• _Assignment_
The records that follow are to be repeated exactly, without any pictures.

• _Data section_
******

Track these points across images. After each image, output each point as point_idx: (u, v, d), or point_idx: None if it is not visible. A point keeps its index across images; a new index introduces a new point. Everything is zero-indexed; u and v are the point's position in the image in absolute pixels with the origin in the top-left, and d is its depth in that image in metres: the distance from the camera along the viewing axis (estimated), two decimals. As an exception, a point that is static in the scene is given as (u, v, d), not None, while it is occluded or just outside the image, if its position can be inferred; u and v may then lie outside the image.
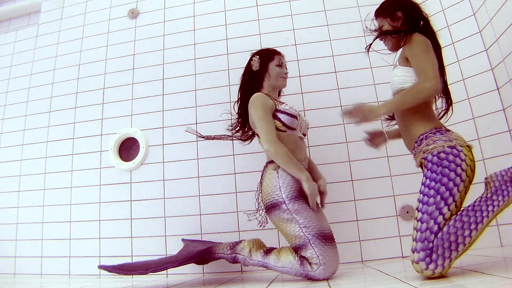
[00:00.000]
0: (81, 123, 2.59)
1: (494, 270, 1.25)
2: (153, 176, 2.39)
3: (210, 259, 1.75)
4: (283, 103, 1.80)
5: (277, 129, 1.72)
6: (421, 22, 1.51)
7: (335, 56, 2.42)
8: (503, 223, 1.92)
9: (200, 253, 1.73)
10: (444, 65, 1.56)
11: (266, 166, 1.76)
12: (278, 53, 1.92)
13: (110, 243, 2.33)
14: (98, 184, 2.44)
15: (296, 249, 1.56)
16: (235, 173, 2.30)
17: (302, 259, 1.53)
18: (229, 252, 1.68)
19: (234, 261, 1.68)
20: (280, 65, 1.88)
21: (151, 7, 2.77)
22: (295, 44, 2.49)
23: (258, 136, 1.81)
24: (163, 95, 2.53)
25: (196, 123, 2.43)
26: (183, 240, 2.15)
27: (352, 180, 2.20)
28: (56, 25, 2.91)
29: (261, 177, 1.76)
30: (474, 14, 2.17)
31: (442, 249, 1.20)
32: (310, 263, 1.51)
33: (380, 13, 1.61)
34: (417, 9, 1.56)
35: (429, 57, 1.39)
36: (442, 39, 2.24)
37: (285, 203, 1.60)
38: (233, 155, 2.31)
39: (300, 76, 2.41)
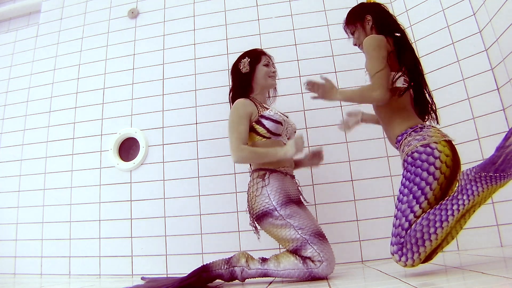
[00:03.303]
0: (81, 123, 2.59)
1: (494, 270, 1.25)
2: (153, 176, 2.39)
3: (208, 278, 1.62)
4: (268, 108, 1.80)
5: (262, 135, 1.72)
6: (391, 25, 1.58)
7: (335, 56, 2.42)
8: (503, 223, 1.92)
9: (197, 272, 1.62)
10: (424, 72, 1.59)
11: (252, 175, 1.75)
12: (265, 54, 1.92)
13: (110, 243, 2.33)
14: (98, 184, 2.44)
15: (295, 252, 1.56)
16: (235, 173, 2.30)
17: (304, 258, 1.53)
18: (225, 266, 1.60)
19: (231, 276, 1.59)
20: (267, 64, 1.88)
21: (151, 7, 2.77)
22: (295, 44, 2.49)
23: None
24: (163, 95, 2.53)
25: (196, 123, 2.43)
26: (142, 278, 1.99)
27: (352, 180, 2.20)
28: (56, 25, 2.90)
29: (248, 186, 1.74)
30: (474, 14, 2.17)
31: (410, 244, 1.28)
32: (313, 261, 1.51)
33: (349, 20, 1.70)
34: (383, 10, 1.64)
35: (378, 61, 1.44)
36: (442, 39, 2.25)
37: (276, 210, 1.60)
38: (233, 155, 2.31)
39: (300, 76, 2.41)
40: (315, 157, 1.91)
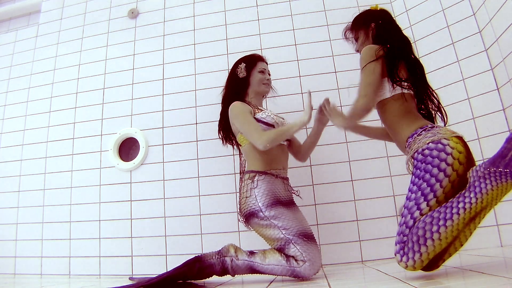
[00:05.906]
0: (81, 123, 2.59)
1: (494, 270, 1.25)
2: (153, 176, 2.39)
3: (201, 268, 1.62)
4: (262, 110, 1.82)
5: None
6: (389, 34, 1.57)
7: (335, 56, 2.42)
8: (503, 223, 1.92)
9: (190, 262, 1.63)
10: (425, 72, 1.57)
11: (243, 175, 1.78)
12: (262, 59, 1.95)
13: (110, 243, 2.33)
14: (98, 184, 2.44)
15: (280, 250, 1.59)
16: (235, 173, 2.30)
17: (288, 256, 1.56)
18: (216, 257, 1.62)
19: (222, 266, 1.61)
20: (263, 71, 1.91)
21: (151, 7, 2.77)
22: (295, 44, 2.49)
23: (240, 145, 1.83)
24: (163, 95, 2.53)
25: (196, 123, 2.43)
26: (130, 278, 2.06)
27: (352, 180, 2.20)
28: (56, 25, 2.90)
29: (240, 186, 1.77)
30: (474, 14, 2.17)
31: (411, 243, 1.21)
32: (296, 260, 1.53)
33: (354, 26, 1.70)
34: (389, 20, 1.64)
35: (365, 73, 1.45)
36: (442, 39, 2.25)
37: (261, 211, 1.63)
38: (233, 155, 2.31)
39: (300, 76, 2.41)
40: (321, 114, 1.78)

******

• _Task result_
Track these points across images. After each image, output each point as point_idx: (u, v, d), or point_idx: None if it is not visible. A point keeps its index across images; a new index introduces a new point. Everything is zero-indexed; u and v are the point's position in the image in absolute pixels with the origin in the top-left, and d is its depth in that image in metres: the distance from the camera along the viewing axis (estimated), two decimals. As an exception, a point that is static in the scene is given as (u, v, d), not None, while it is occluded or just outside the image, if its position can be inferred; u and v may then lie outside the image.
[00:00.000]
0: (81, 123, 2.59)
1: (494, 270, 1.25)
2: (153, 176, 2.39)
3: (210, 259, 1.75)
4: (283, 103, 1.80)
5: (277, 129, 1.72)
6: (421, 22, 1.51)
7: (335, 56, 2.42)
8: (503, 223, 1.92)
9: (200, 253, 1.73)
10: (444, 65, 1.56)
11: (266, 166, 1.76)
12: (278, 53, 1.92)
13: (110, 243, 2.33)
14: (98, 184, 2.44)
15: (296, 249, 1.56)
16: (235, 173, 2.30)
17: (302, 259, 1.53)
18: (229, 252, 1.68)
19: (234, 261, 1.68)
20: (280, 65, 1.88)
21: (151, 7, 2.77)
22: (295, 44, 2.49)
23: (258, 136, 1.81)
24: (163, 95, 2.53)
25: (196, 123, 2.43)
26: (183, 240, 2.15)
27: (352, 180, 2.20)
28: (56, 25, 2.91)
29: (261, 177, 1.76)
30: (474, 14, 2.17)
31: (442, 249, 1.20)
32: (310, 263, 1.51)
33: (380, 13, 1.61)
34: (417, 9, 1.56)
35: (429, 57, 1.39)
36: (442, 39, 2.24)
37: (285, 203, 1.60)
38: (233, 155, 2.31)
39: (300, 76, 2.41)
[00:03.303]
0: (81, 123, 2.59)
1: (494, 270, 1.25)
2: (153, 176, 2.39)
3: (208, 278, 1.62)
4: (268, 108, 1.80)
5: (262, 135, 1.72)
6: (391, 25, 1.58)
7: (335, 56, 2.42)
8: (503, 223, 1.92)
9: (197, 272, 1.62)
10: (424, 72, 1.59)
11: (252, 175, 1.75)
12: (265, 54, 1.92)
13: (110, 243, 2.33)
14: (98, 184, 2.44)
15: (295, 252, 1.56)
16: (235, 173, 2.30)
17: (304, 258, 1.53)
18: (225, 266, 1.60)
19: (231, 276, 1.59)
20: (267, 64, 1.88)
21: (151, 7, 2.77)
22: (295, 44, 2.49)
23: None
24: (163, 95, 2.53)
25: (196, 123, 2.43)
26: (142, 278, 1.99)
27: (352, 180, 2.20)
28: (56, 25, 2.90)
29: (248, 186, 1.74)
30: (474, 14, 2.17)
31: (410, 244, 1.28)
32: (313, 261, 1.51)
33: (349, 20, 1.70)
34: (383, 10, 1.64)
35: (378, 61, 1.44)
36: (442, 39, 2.25)
37: (276, 210, 1.60)
38: (233, 155, 2.31)
39: (300, 76, 2.41)
40: (315, 157, 1.91)
[00:05.906]
0: (81, 123, 2.59)
1: (494, 270, 1.25)
2: (153, 176, 2.39)
3: (201, 268, 1.62)
4: (262, 110, 1.82)
5: None
6: (389, 34, 1.57)
7: (335, 56, 2.42)
8: (503, 223, 1.92)
9: (190, 262, 1.63)
10: (425, 72, 1.57)
11: (243, 175, 1.78)
12: (262, 59, 1.95)
13: (110, 243, 2.33)
14: (98, 184, 2.44)
15: (280, 250, 1.59)
16: (235, 173, 2.30)
17: (288, 256, 1.56)
18: (216, 257, 1.62)
19: (222, 266, 1.61)
20: (263, 71, 1.91)
21: (151, 7, 2.77)
22: (295, 44, 2.49)
23: (240, 145, 1.83)
24: (163, 95, 2.53)
25: (196, 123, 2.43)
26: (130, 278, 2.06)
27: (352, 180, 2.20)
28: (56, 25, 2.90)
29: (240, 186, 1.77)
30: (474, 14, 2.17)
31: (411, 243, 1.21)
32: (296, 260, 1.53)
33: (354, 26, 1.70)
34: (389, 20, 1.64)
35: (365, 73, 1.45)
36: (442, 39, 2.25)
37: (261, 211, 1.63)
38: (233, 155, 2.31)
39: (300, 76, 2.41)
40: (321, 114, 1.78)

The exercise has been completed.